Bitcoin is the longest-running and most well-known cryptocurrency, first released as open-source in 2009 by the anonymous Satoshi Nakamoto. Bitcoin serves as a decentralized medium of digital exchange, with transactions verified and recorded in a public distributed ledger (the blockchain) without the need for a trusted record-keeping authority or central intermediary. Transaction blocks contain an SHA-256 cryptographic hash of previous transaction blocks and are thus “chained” together, serving as an immutable record of all transactions that have ever occurred. As with any currency/commodity on the market, bitcoin trading and financial instruments soon followed the public adoption of bitcoin and continue to grow. Can we predict the price of bitcoin?
In this project, we will use two sets of data:
1. Historical Bitcoin Price
Bitcoin price history can be obtained from many sources such as Yahoo Finance, Coinbase, and so on.
This dataset contains:
- Start Time Period
- End Time Period
- Open Time
- Close Time
- Open Price
- Close Price
- High Price
- Low Price
- Trade Volume
- Trade Count
2. Crypto Fear and Greed Index
Each day, the website publishes this index based on analysis of emotions and sentiments from different sources crunched into one simple number: The Fear & Greed Index for Bitcoin and other large cryptocurrencies.
The crypto market behavior is very emotional. People tend to get greedy when the market is rising which results in FOMO (Fear of missing out). Also, people often sell their coins in an irrational reaction to seeing red numbers. With our Fear and Greed Index, we try to save you from your own emotional overreactions. There are two simple assumptions:
Extreme fear can be a sign that investors are too worried. That could be a buying opportunity.
When Investors are getting too greedy, that means the market is due for a correction.
Therefore, we analyze the current sentiment of the Bitcoin market and crunch the numbers into a simple meter from 0 to 100. Zero means “Extreme Fear”, while 100 means “Extreme Greed”. See below for further information on our data sources.
This dataset contains:
- Fear and Greed Value
- Fear and Greed Classification
First, let see the overall of numerical data:
After checking and cleaning data, let see the correlation between each data:
As shown in the figure above, the open, close, high, and low prices are directly correlated. In this model prediction, we will use only close price. Because we will use the time series prediction, let observe the decomposition of the data which is displayed below:
From the figure above, the close price of Bitcoin is non-stationary in trend but seems to be seasonal stationery.

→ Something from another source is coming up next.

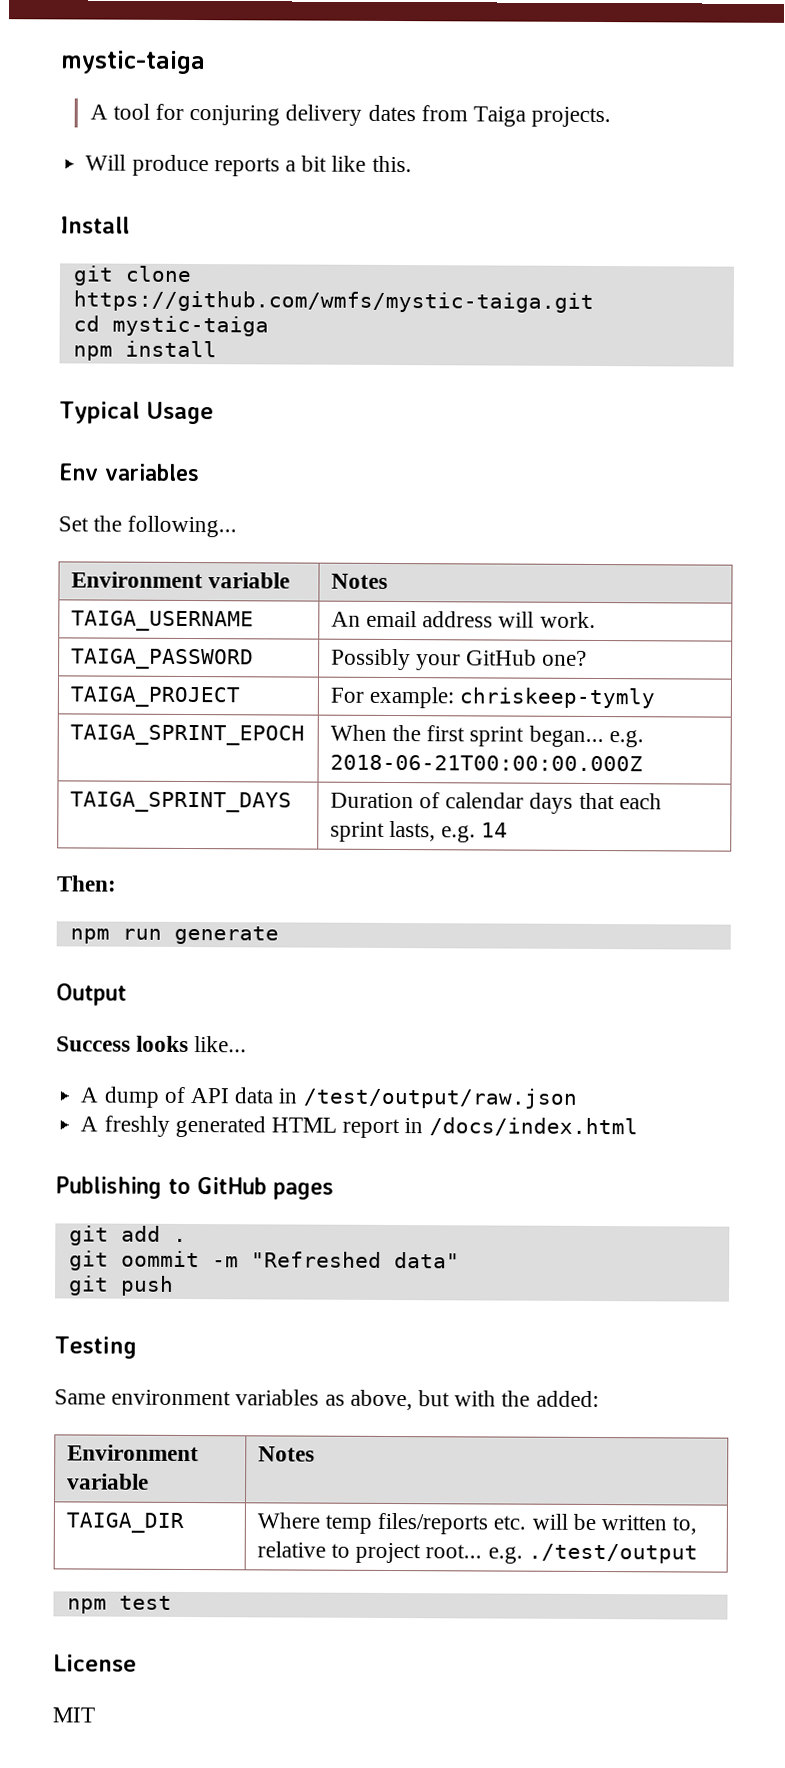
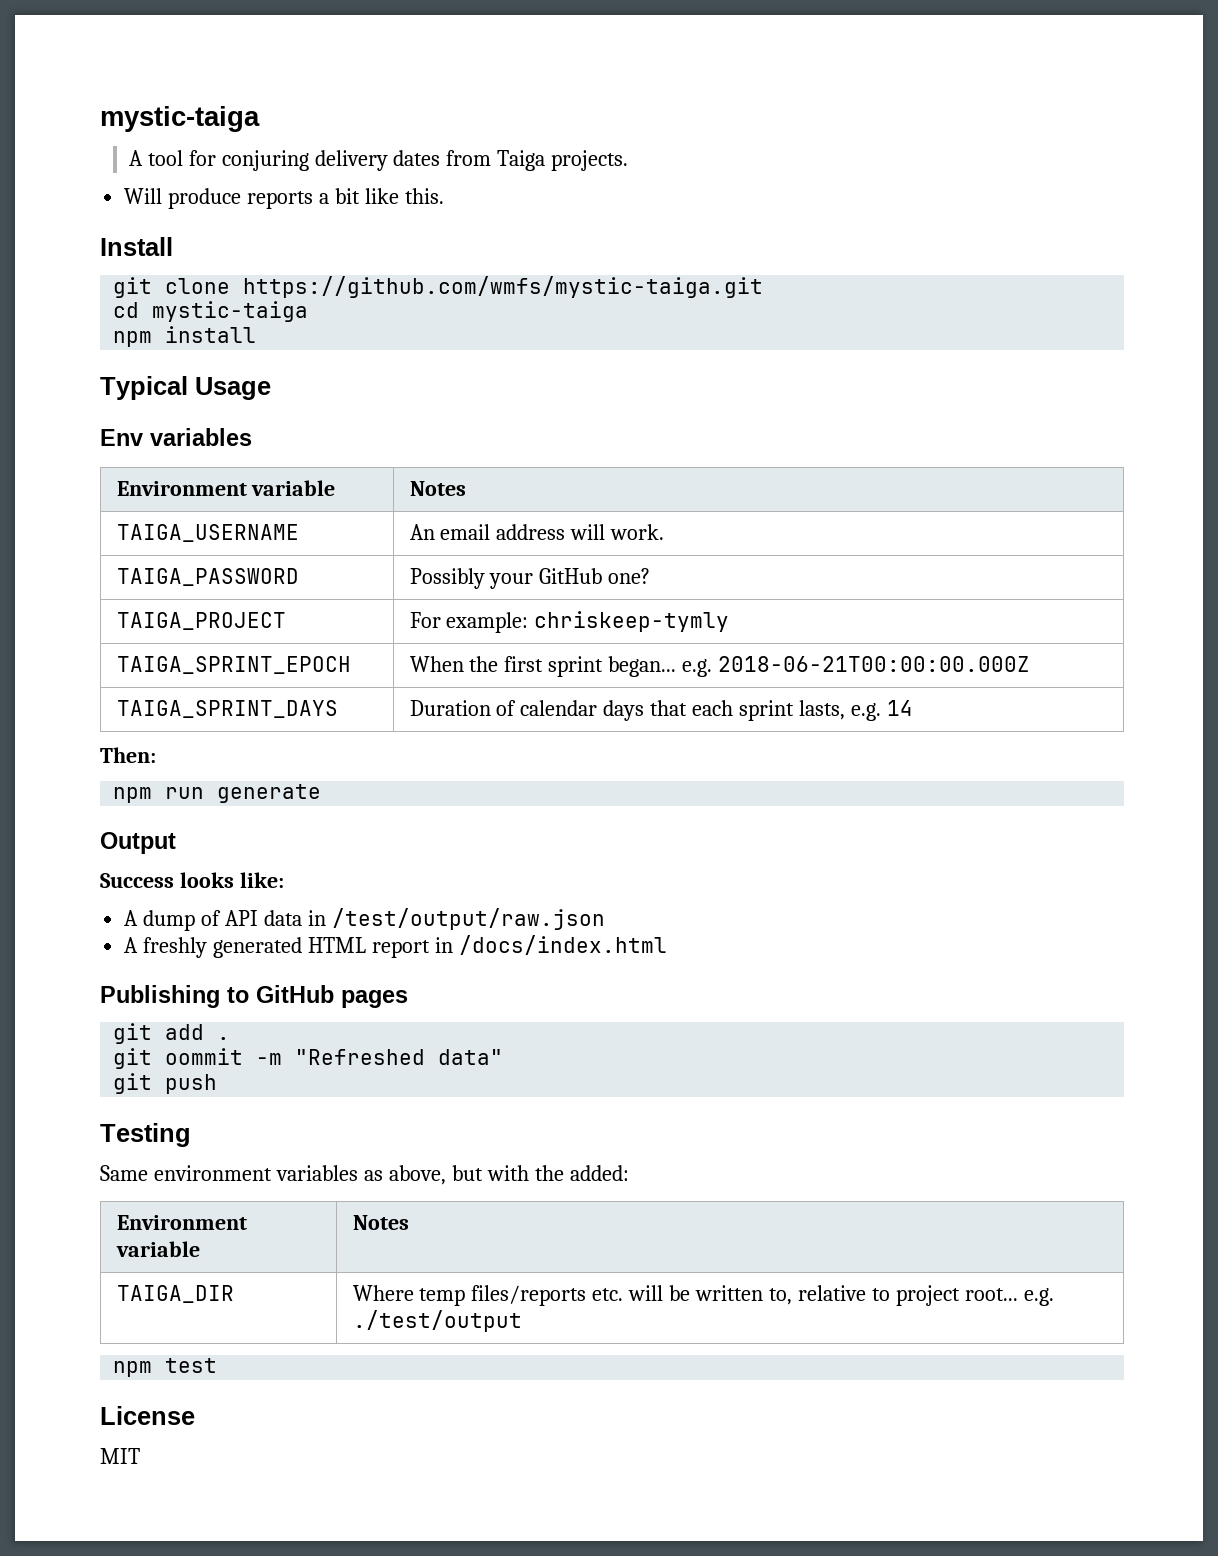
[58,515,238,538] // Set the following... -> (252, 437) none
[194,1036,248,1053] like... -> [239,872,284,888] like:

As we can see the behavior of Bitcoin in the previous section, we select the model which should be able to handle this type of data. The details of the two models are below:
- Time Series Forecasting with Prophet: Prophet is a procedure for forecasting time series data based on an additive model where non-linear trends are fit with yearly, weekly, and daily seasonality, plus holiday effects. It works best with time series that have strong seasonal effects and several seasons of historical data. Prophet is robust to missing data and shifts in the trend, and typically handles outliers well.
- Time Series Forecasting with LSTM: LSTM units are units of a recurrent neural network (RNN). An RNN composed of LSTM units is often called an LSTM network (or just LSTM). A common LSTM unit is composed of a cell, an input gate, an output gate and a forget gate. The cell remembers values over arbitrary time intervals and the three gates regulate the flow of information into and out of the cell.
These two models will use both univariate and multivariate types.
Univariate time series: Only one variable is varying over time. For example, data collected from a sensor measuring the temperature of a room every second. Therefore, each second, you will only have a one-dimensional value, which is the temperature
Multivariate time series: Multiple variables are varying over time. For example, a tri-axial accelerometer. There are three accelerations, one for each axis (x,y,z) and they vary simultaneously over time.
First, let see the results from Facebook Prophet.
As shown in the figure above, the predicted result from the univariate time series is totally different from the real price. Next is the result from the multivariate time series.
Even adding more factors to the model, the trend and result are still not better. Perhaps Facebook Prophet cannot handle the fluctuation of Bitcoin price.
After using the LSTM model, the result is better. The RSME is 3786.34. Let see after adding other factors into the model.
After changing from univariate to multivariate, the result becomes better. The RSME reduce to 1830.08.
The summary of this prediction result is:
- LSTM model can handle the data like bitcoin price better than Prophet model and give the better result.
- RSME of LSME model is 1830.08.
- The more factor we included; the better prediction result we will obtain.
- Try another type of model for better results.
- Parameters tuning or optimization.
- Add another factor such as Twitter posts from influencers.
- Create our own fear and greed index.